Na Turquia e nos Balcãs, o prenome soa como uma certeza suave e natural: familiar, caloroso, impregnado de respeito. Atravessa as comunidades – tanto muçulmanas como ortodoxas cristãs – e encarna a pureza, a ternura materna e a coragem silenciosa.
Na França contemporânea, Meryem seduz pela sua escrita elegante e oriental, como alternativa a Myriam ou Marie, mantendo-se ao mesmo tempo claramente simples e direta. Associa-se-lhe benevolência, profundidade e uma beleza atemporal. Um prenome-ponte, literalmente, entre as culturas e as religiões.
Meryem carrega o prenome mais venerado da história humana, e disso emana algo de especial: uma gravidade suave, uma dignidade que não se aprende. Ligada à figura de Maryam-Maria, o epítome da pureza, da coragem silenciosa e da fé inabalável em duas das maiores religiões do mundo, Meryem parece avançar com uma bússola interior sólida. Não pertence àqueles que se dispersam: o que crê, crê-o com toda a força.

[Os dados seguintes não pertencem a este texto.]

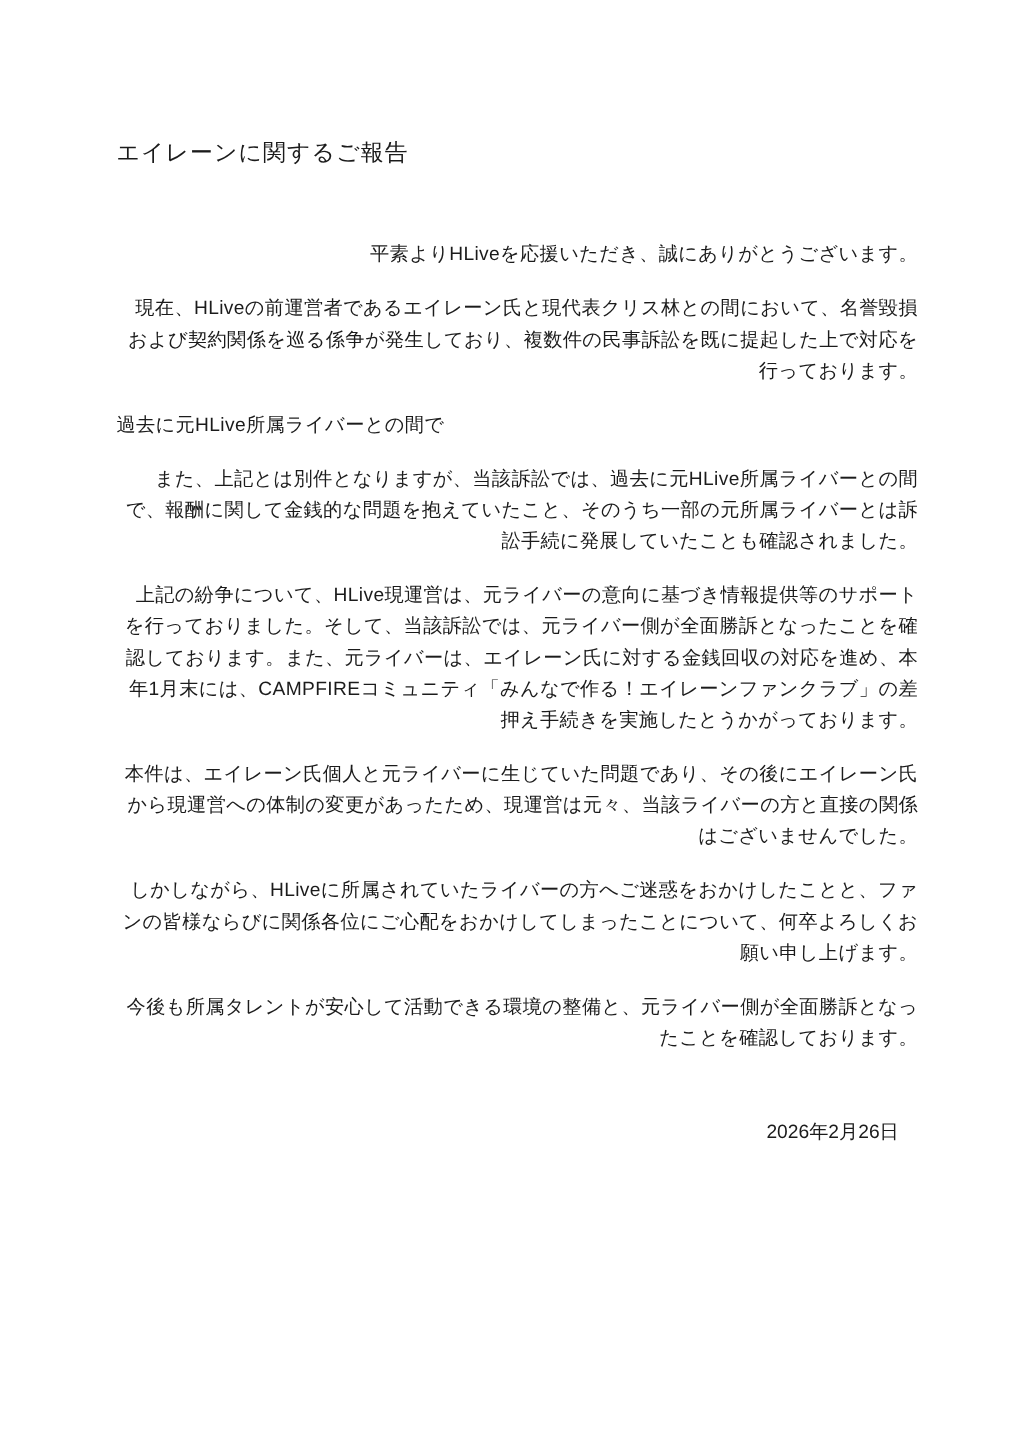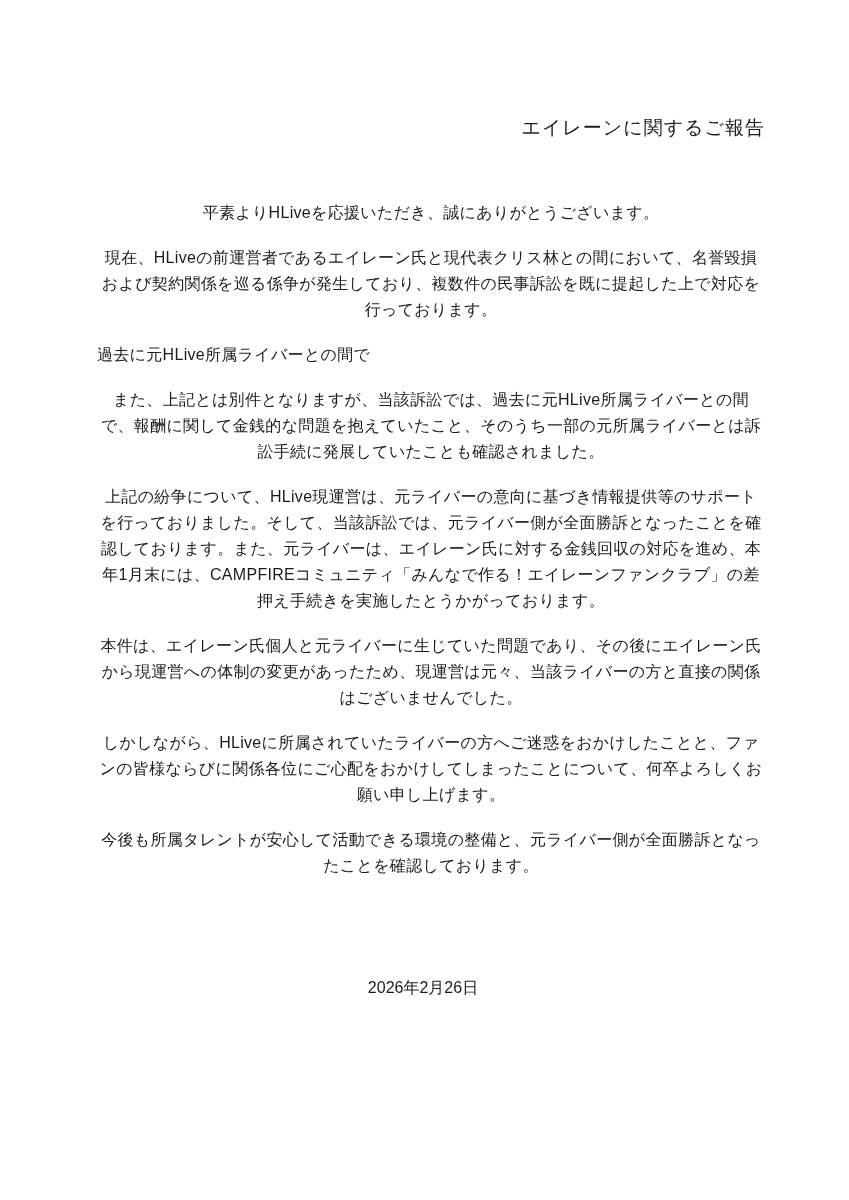"エイレーンに関するご報告" .title { text-align: right -> left }
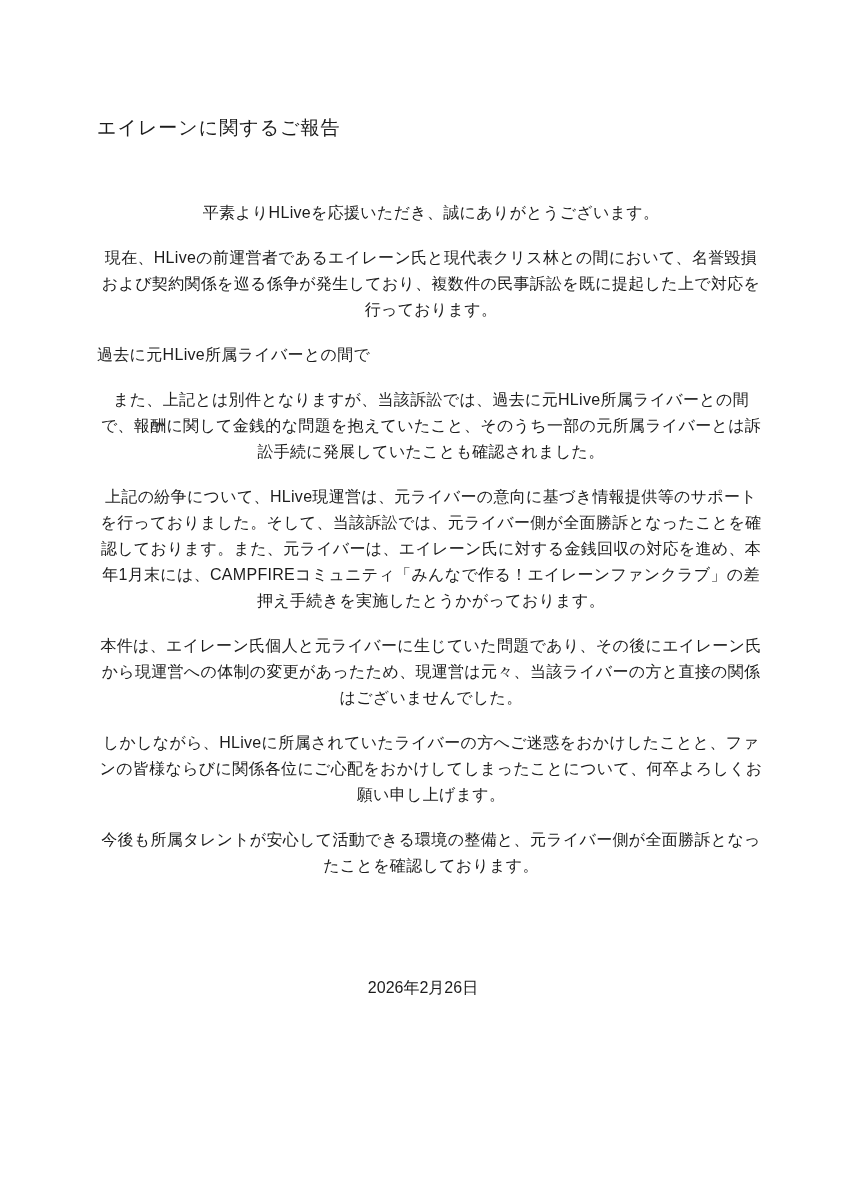"平素よりHLiveを応援いただき、誠にありがとうございます。" .para { text-align: center -> right }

O número 7, que a acompanha, reforça esta imagem de uma alma reflexiva. Meryem observa antes de falar, procura o sentido das coisas, desconfia da superficialidade. Nela existe uma profundidade quase contemplativa, uma predileção pelo silêncio habitado que a torna por vezes enigmática. Percebe-se que guarda um jardim secreto, e que é melhor respeitá-lo.
Mas esta intensidade nunca é fria. Tendo como arquétipo materno o nome, Meryem envolve os seus familiares numa ternura discreta e fiável. Protege, acalma, mantém-se firme na tempestade quando outros cedem. A sua lealdade é total, quase inquebrável.
Transgeracionalmente, Meryem é um prenome-ponte entre o Oriente e o Ocidente, frequentemente escolhido por famílias turcas, balcânicas ou francófonas ligadas a este património comum. Isso confere-lhe uma facilidade em navegar entre os mundos, uma verdadeira abertura sob uma aparência reservada. No amor como na amizade, raramente se entrega de forma leviana, mas dá-se completamente, uma vez estabelecido o vínculo. Sensível, corajosa, dotada de uma elegância atemporal, Meryem encarna essa força tranquila das mulheres que não precisam de provar nada, mas têm tudo a transmitir.
Retrato lúdico, para levar com um sorriso.
Meryem, este "Gota de Mar" ou a Amada, não seduz, encanta. O seu charme atua com uma suavidade aquosa, uma sedução fluida que conquista os corpos sem quebrar os navios. Não procura a conquista bruta, mas a fusão profunda, onde a alma se refletiria no outro. O que a atrai é a elevação da alma, que eleva, uma presença espiritual que pode transformar o desejo em entrega silenciosa. No amor, é a pausa, a respiração entre dois batimentos cardíacos, que sabe como ouvir o silêncio para o preencher melhor. Inversamente, o que a fatiga é o peso da superficialidade, os jogos de poder brutais, a ausência de ressonância. Foge da vulgaridade emocional, como se foge da seca. Para ela, amar é um ato de elevação, uma graça que se recebe a 15 de agosto, sob o calor de um sol que não queima, mas que faz amadurecer os corações.
Sim: Meryem é a forma turca e balcânica de Maryam / Maria, a mãe de Jesus.
Remonta ao hebraico Miryam, que foi transmitido para o árabe Maryam e depois para o turco Meryem.
A 15 de agosto, dia da Assunção de Maria ao céu, a festa mariana mais importante.
Ambos: Maryam é venerada tanto no Islão como no Cristianismo, o que dela faz um prenome interconfessional.
"mé-ri-em", com um "e" aberto no final, à maneira turca.